Texto: Aydeé Bravo

Cuando un hecho me impacta con fuerza evado enfrentarlo durante algún tiempo. Pueden ser horas, días o años. Me alejo y cuando me quedo sola recreo en mi mente el hecho, entonces sufro.

Sucedió así cuando murió mi primer abuela, cuando tembló el 2017, cuando perdí el anillo con forma de cinturón que me regaló mi padre un cumpleaños. Pasa cuando alguien que amo me ignora o me ofende. Seguramente me pasará con la presente pandemia. Pueden ser hechos trascendentes o no, la constante es que me resulten impactantes.

El 28 de septiembre de 2019, mi amiga Jessica llamó por teléfono para darme la noticia, ella sabe que él me gusta más que cualquier otro intérprete en el mundo. Falleció José José, dijo. Respondí con pesar para condolerme, pero no lo sentí. Ambas programaríamos música más tarde en un homenaje a Charles Bukowski, al que nos invitó nuestro amigo Carlos Camaleón. Por supuesto pusimos canciones de José José. Conviví con los asistentes al evento, animada como pocas veces. Pasaron horas, regresé a casa junto con Gerardo, mi pareja, quien se fue a dormir; y entonces me quedé sola. Programé en la computadora El Triste, Volcán, Secretos y Reflexiones, que son los únicos discos que guardé completos en una USB vieja, y me arrellané en el sofá.
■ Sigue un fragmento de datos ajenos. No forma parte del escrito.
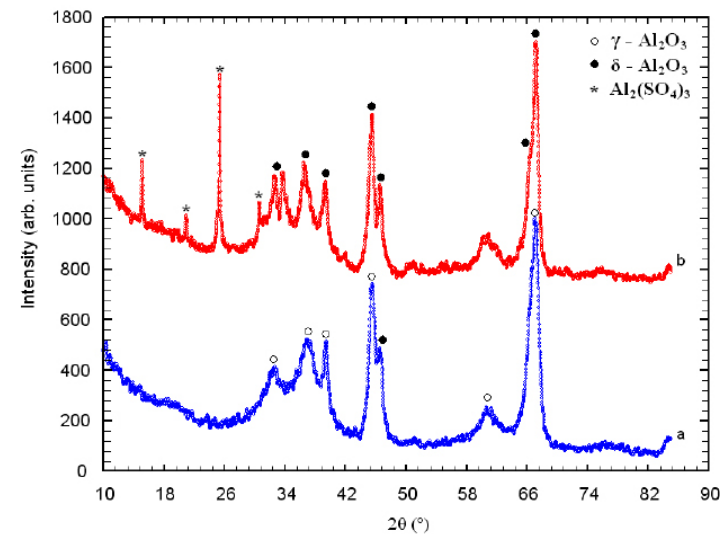
Figure 5. X-ray diffractions patterns of 0.5 wt.% Pd/Al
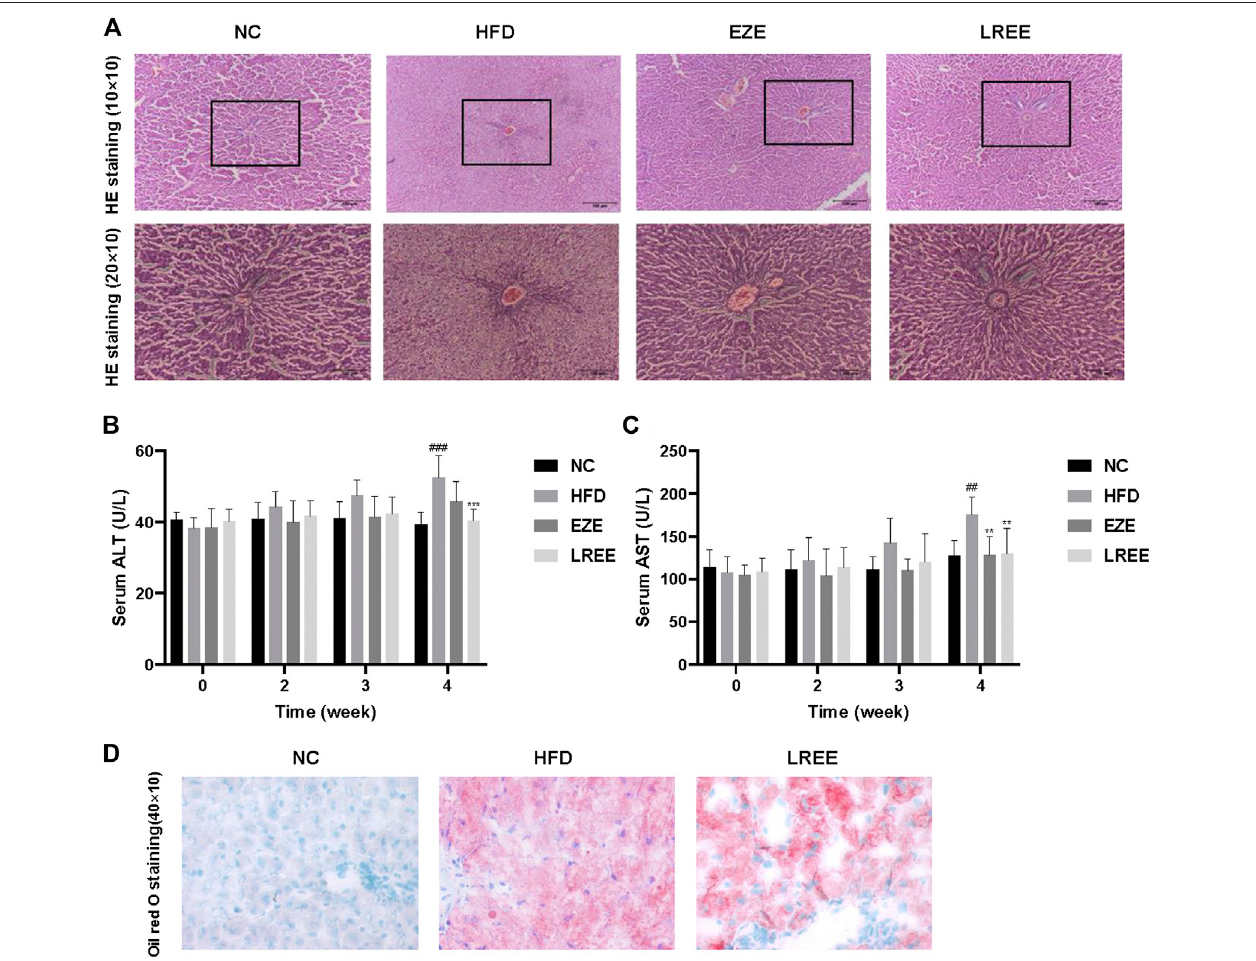
FIGURE 3 | Effects of LREE on HFD-induced liver injury in rats. (A) Representative images of liver histopathology (Hematoxylin and eosin staining). Normal liver tissue structure is complete, hepatocytes are arranged neatly, with uniform size and no steatosis. In the HFD group, the hepatocytes in the liver tissues of rats were disordered, with severe steatosis and a large number of fat vacuoles. Liver tissue structure was intact and fat vacuoles were signi fi cantly reduced in EZE and LREE treatment groups. (B) ALT levels inthe serum. (C) AST levels in the serum. (D) Oil red O staining oflivers from HFD group and LREE group rats. ## p < 0.01, ### p < 0.001 via the NC group; ** p < 0.01, *** p < 0.001 via HFD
Busqué en mi mente el primer recuerdo de la voz de José José, y lo encontré. Me vi con nueve años de edad, sintonizando algo en una radio de pilas. Entonces vivía con mi familia en Cuautlancingo, Puebla. Un lugar alejado de todo, donde no había luz, ni drenaje, ni autos, ni muchas casas. Entre la interferencia escuché: «Mi niña, va guiando mi camino con su amor, como una estrella…» Yo estaba sola en casa, por supuesto tuve la fantasía de que esa voz cantaba específicamente para mí, como una cosa del destino. He padecido pensamiento mágico desde pequeña. El programa se llamaba La hora de José José. No he dejado de escuchar a José José desde entonces, han pasado treinta años.

Escuchando «Seré», lo sentí. Empezó en el estómago con una sensación parecida al hambre, pero también a las náuseas. Subió como humo frío y caliente al mismo tiempo hacia mi esófago, hizo nido en mi garganta un ratito. Finalmente salió en forma líquida por mis ojos como gotas pequeñas que luego se hicieron grandes. Sentí un desamparo profundo, como el que sentí una vez que estaba en el kinder.
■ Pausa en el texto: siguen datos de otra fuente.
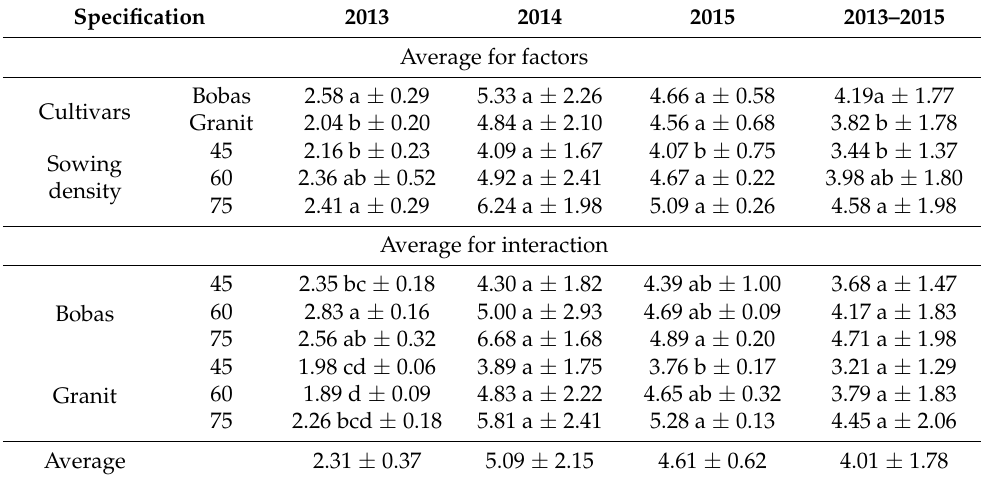
Table 13. Magnesium accumulation in the faba bean straw (kg ha − 1 ) as influenced by the examined factors during the study years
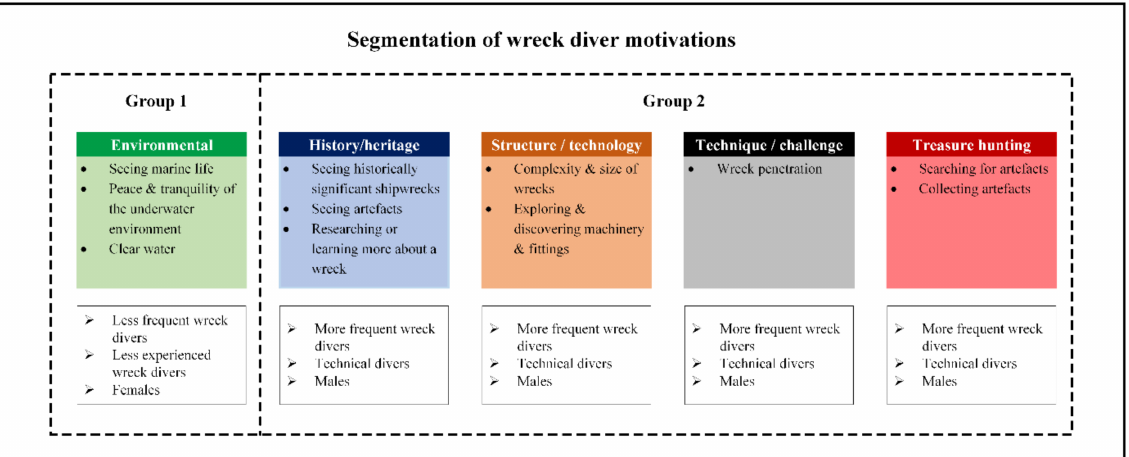
Figure 7. Segmentation of wreck diver motivations—adapted from [37] (p.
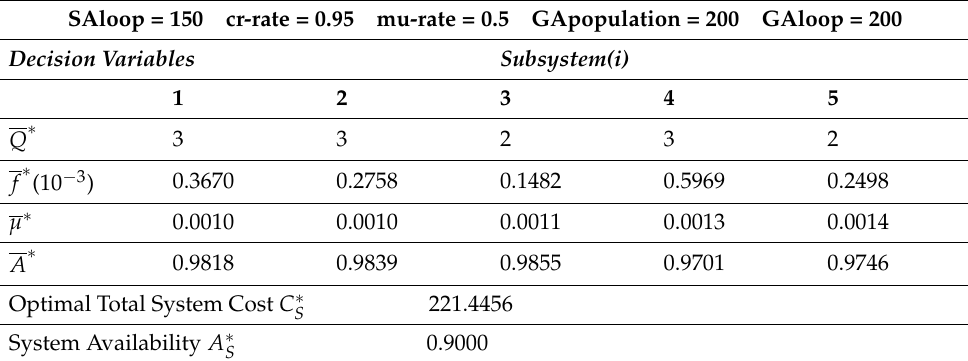
Figure 21. The convergence graph of the n -stage mixed system by utilizing the NESA-MGA com- bined method. Table 42. Optimal Solutions obtained by NESA–MGA for the n -stage mixed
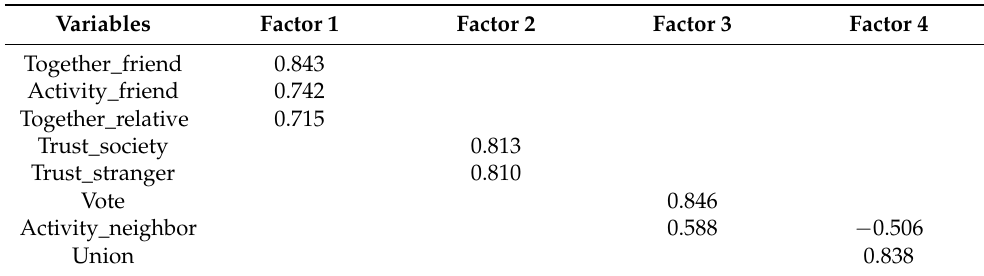
Table A4. Rotated Factor Matrix (2).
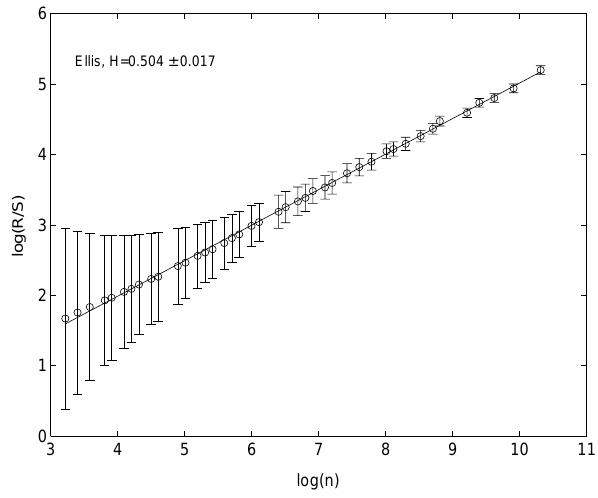
Fig. 4. Range scaling parameter ( R/S ) versus number of obser- vations for the Ellis station. The best-fit line (dashed) results in a Hurst exponent of H R/S = 0 . 504 ± 0 .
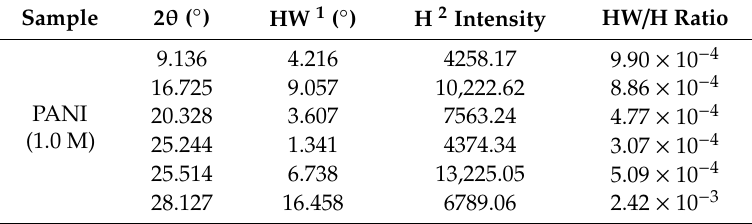
Table 2. XRD data analysis of PANI (1.0 M) and PANI (5.0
Era la hora del recreo y vi a mis padres pasar por afuera de la escuela. Corrí para treparme a la reja y desde ahí gritar con todas mis fuerzas: ¡Papá, Mamá, holaaaaaaa! Ellos no me escucharon, grité una y otra vez, pero nada. Iban platicando, se veían contentos. Tuve la certeza de que la realidad se dividió y ellos no podían verme porque yo dejé de existir en su universo. Estuve segura de que no nos veríamos nunca más. Ninguna de las maestras consiguió aminorar mi tristeza. Sólo me tranquilicé cuando pude tocar a mis padres, a quienes les costó un poco de trabajo convencerme de que no hubo realidades alternas. Simplemente no me escucharon.

Sin embargo, lo que sentí fue real y se repetiría muchas veces a lo largo de los años, aún cuando los motivos que provocasen tal sentimiento no fueran siempre racionales. Como esa madrugada. José José ya no estaba en la misma vida que yo y eso me dolía profundamente. Aunque en la realidad habría sido prácticamente imposible tener algún contacto con él. Creo que, en algún lugar de mi corazón, tenía la esperanza de que un día nuestras miradas se encontrarían fortuitamente, aunque fuese sólo unos segundos. Fantasías infantiles.

No sé de música. No tengo idea de cómo se evalúa una voz profesionalmente. Sólo sé que la voz de José José es para mí una caricia. Como si yo estuviese completamente desnuda y alguien colocara sobre mi cuerpo una manta de tela suavísima que me proporcionara la temperatura perfecta. Quizás encuentro en su voz algo paternal, pues ahora que lo pienso, acudo a ella cada que me siento desvalida.

Cuando estoy borracha me gusta cantar a grito pelado las canciones de José José, especialmente si estoy acompañada por amigos que quieran cantar conmigo. Pero la forma en que realmente lo disfruto es a solas, con el sonido bajito y pegando la oreja a la bocina, sin que nadie mire. Sin que nada interrumpa el sonido de su voz terapéutica, aterciopelada, de nube blanca en cielo azul.

La voz de José José murió primero que él. Lo imagino sintiéndose como un recipiente vacío durante sus últimos años. Por eso, aunque me duele su muerte, sólo puedo desear que descanse en paz. Que nunca más sea El triste.